But no, it’s important because it’s demonstrating, at a small scale, what will soon become possible at a much greater scale.
So this is the first thing I’m jazzed about for prediction markets. User created markets where the creator can make net-earnings with no outside subsidies. There’s nothing quite so unstoppable as engine where more value comes out than was put in. This is what we’re building for prediction markets.
As tools for managing liquidity develop, and as the world gets more used to relying on prediction markets, the unit economics will only get better. I think we will see markets proliferate into many domains: News and politics, but also science, technology, policy, and many other serious use cases.
But what about markets on niche topics where the stakes are not high enough to support profitable markets?
Well, you can subsidize markets. This changes the equation. Instead of profiting from trades, you are buying information as a service.
I paid 10,000 mana to set up a cool numeric distribution market on Manifold’s Daily Active Users for July. It shows we’re expected to grow, with a long right tail to grow a lot, and a peak around our current daily active users. We recently built out this tech to make betting on numeric distribution easy. You simply choose an interval and bet it up.

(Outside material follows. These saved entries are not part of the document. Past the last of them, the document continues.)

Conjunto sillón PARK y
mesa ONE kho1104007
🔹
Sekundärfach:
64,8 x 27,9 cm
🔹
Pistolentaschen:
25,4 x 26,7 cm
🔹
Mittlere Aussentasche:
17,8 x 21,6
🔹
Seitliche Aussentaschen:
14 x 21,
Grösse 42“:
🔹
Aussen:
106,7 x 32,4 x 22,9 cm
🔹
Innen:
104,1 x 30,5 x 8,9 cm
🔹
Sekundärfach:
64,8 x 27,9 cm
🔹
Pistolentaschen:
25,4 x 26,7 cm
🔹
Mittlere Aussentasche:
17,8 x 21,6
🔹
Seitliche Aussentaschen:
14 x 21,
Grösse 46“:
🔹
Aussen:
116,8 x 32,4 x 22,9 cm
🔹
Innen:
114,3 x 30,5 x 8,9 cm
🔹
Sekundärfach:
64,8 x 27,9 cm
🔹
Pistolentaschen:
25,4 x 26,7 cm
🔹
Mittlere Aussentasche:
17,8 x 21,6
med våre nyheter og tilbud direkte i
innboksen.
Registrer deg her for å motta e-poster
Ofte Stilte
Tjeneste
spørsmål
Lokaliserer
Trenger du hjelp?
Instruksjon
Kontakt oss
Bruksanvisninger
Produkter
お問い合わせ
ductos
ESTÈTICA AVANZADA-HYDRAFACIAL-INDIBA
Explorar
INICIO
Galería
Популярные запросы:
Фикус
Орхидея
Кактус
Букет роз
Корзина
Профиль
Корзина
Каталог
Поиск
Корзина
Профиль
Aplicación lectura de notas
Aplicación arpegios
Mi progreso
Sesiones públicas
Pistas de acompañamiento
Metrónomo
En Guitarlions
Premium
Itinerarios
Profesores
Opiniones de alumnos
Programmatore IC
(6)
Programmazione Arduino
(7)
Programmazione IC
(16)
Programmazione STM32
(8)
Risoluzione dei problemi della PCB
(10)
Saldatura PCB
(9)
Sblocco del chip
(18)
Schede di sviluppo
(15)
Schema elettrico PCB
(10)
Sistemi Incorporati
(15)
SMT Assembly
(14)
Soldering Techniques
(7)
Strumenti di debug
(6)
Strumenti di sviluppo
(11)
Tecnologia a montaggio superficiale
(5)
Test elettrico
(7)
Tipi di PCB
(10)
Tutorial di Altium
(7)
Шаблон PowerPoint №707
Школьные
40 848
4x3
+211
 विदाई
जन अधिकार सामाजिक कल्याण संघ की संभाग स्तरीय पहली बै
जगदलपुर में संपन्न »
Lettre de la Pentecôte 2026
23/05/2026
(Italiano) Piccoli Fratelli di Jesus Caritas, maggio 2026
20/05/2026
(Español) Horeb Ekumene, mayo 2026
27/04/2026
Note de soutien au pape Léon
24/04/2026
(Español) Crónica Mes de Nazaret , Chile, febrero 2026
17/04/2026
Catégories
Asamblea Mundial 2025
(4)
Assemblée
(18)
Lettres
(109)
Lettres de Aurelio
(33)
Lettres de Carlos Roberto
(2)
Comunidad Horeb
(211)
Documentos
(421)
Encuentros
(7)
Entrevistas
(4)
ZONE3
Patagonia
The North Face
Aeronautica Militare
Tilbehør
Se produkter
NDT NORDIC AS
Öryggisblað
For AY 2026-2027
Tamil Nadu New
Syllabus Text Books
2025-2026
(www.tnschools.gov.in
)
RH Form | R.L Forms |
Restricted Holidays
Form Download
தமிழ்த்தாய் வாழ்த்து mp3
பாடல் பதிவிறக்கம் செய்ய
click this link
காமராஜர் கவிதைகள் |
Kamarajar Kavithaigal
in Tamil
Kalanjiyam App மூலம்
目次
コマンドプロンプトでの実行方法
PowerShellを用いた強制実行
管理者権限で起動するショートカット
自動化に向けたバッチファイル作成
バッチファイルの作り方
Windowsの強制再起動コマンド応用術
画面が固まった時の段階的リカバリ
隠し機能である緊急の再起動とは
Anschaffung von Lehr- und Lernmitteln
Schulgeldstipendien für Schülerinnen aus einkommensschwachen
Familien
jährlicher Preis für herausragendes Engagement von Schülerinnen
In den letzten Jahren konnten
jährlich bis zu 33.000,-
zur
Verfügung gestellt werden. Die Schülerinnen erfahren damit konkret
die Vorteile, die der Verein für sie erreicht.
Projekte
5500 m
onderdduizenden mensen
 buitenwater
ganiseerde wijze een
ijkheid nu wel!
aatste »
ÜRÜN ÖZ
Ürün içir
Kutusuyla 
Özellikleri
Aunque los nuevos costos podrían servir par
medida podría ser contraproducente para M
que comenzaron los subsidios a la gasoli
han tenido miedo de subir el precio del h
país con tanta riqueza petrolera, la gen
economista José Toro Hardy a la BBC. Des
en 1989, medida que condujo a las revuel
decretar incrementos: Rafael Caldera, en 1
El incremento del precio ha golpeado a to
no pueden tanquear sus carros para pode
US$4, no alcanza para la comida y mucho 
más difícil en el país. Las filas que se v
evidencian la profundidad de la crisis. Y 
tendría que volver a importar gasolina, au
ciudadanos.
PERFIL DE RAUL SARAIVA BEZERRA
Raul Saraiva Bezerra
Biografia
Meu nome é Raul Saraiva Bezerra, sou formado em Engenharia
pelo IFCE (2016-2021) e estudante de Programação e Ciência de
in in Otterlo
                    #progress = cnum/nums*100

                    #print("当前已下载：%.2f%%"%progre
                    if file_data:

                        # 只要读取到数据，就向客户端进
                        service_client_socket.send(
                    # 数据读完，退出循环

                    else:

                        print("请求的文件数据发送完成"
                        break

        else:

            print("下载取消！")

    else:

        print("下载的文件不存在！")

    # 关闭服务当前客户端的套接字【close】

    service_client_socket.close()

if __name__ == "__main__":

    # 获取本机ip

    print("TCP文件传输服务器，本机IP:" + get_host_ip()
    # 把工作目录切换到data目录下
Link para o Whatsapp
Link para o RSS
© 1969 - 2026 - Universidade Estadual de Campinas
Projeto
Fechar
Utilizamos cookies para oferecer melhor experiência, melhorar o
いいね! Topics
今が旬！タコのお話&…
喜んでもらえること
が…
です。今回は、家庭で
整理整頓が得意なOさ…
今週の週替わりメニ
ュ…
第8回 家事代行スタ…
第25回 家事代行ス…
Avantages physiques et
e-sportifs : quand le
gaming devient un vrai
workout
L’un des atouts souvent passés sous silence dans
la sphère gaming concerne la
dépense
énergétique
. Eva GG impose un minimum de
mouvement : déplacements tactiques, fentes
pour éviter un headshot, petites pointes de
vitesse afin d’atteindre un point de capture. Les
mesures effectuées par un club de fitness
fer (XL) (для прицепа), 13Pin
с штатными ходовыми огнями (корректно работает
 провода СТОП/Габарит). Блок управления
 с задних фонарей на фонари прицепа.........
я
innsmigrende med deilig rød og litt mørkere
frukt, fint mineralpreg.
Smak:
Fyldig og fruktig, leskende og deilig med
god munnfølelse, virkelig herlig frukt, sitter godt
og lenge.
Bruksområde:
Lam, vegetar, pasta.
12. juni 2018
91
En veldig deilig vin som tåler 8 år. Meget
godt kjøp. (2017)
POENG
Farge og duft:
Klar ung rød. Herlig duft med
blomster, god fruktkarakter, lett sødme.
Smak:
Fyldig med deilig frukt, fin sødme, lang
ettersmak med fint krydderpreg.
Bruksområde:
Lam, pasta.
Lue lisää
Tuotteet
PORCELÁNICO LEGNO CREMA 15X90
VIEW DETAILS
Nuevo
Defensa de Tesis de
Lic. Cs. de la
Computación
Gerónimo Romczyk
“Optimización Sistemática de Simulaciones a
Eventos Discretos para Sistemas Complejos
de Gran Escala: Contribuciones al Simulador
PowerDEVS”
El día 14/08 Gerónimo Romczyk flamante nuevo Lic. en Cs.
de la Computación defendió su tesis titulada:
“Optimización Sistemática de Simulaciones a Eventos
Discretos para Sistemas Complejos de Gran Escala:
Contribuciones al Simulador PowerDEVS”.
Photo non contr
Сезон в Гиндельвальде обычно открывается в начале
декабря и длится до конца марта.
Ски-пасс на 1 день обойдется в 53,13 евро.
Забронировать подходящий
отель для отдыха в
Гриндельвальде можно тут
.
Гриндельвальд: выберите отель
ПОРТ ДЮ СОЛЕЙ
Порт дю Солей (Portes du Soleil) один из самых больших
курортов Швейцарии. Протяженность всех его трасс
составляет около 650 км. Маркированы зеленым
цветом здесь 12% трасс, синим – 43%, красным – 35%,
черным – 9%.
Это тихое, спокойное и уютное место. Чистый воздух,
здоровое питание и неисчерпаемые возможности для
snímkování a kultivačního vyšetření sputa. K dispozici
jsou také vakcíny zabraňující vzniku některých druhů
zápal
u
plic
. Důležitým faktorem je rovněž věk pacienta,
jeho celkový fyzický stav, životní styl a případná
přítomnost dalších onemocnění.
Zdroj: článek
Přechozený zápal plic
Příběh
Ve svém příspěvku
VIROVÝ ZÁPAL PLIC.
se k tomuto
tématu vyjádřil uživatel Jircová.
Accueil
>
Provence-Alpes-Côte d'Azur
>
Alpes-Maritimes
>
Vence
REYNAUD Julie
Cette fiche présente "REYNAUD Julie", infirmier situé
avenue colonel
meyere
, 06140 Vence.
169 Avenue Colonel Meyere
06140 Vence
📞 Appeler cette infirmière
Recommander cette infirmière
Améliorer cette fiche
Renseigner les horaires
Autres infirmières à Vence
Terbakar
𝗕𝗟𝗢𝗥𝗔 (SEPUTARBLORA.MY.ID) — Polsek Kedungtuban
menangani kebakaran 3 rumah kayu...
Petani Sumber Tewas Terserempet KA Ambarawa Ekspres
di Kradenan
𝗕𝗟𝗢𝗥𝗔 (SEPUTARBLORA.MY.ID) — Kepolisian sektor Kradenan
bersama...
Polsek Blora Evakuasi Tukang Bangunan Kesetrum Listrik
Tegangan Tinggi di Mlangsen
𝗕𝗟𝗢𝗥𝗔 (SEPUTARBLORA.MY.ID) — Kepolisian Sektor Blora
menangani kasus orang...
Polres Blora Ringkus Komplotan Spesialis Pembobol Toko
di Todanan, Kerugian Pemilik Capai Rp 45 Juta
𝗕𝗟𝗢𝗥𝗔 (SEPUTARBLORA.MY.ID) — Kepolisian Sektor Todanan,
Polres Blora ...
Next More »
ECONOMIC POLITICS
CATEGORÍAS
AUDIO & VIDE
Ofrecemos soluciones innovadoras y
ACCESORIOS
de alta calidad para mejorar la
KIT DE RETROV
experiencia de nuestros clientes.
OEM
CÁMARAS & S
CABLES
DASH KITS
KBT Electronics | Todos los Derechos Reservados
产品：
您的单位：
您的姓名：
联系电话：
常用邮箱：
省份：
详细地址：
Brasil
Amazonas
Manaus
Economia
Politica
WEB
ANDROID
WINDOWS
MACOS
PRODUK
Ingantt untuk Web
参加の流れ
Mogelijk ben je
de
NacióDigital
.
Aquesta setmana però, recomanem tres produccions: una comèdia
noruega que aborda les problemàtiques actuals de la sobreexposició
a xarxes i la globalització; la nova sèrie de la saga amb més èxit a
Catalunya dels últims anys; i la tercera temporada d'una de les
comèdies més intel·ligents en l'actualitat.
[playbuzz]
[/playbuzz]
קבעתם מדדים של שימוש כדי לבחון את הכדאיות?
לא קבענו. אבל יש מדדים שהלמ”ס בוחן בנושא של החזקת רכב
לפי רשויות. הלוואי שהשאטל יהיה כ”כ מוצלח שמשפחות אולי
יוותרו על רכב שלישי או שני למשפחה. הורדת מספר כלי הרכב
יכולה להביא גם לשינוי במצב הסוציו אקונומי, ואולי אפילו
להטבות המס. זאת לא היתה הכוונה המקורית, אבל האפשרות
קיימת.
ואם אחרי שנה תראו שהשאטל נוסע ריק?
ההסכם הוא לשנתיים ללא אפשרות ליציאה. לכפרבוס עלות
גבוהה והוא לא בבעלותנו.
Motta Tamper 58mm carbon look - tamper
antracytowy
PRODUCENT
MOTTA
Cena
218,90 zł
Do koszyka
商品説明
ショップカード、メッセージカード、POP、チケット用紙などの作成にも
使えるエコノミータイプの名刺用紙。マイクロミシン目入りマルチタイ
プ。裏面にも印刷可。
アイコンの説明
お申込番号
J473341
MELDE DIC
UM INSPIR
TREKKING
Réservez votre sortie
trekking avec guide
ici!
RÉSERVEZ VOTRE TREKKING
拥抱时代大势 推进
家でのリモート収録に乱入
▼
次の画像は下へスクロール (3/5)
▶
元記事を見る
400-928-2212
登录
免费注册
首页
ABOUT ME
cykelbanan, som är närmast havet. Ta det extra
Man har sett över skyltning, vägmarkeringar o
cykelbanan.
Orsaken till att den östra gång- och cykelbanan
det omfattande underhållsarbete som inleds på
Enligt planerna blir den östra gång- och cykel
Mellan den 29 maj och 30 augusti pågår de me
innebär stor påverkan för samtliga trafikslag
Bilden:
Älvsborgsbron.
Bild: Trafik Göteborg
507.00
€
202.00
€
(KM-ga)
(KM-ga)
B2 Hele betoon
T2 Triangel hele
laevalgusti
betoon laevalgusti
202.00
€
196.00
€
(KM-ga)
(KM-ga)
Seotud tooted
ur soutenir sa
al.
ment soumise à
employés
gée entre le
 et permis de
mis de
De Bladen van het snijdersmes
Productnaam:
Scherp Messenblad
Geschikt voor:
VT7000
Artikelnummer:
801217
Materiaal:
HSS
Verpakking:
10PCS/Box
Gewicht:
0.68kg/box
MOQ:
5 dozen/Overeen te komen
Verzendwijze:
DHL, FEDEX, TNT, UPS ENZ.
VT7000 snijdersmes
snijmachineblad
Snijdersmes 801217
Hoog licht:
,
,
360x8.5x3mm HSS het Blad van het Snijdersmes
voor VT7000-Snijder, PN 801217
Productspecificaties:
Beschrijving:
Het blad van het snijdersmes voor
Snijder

But there’s something magical about being able to add more subsidy to the market, and thus incentivize more people to spend more effort forecasting the distribution.
There are many examples where prediction markets are doing valuable research for us. We have markets on exactly what is going to happen with sweepstakes — whether we’ll still be operating cash prizes at the end of the year, whether there will be legal action from the CFTC. Very useful information!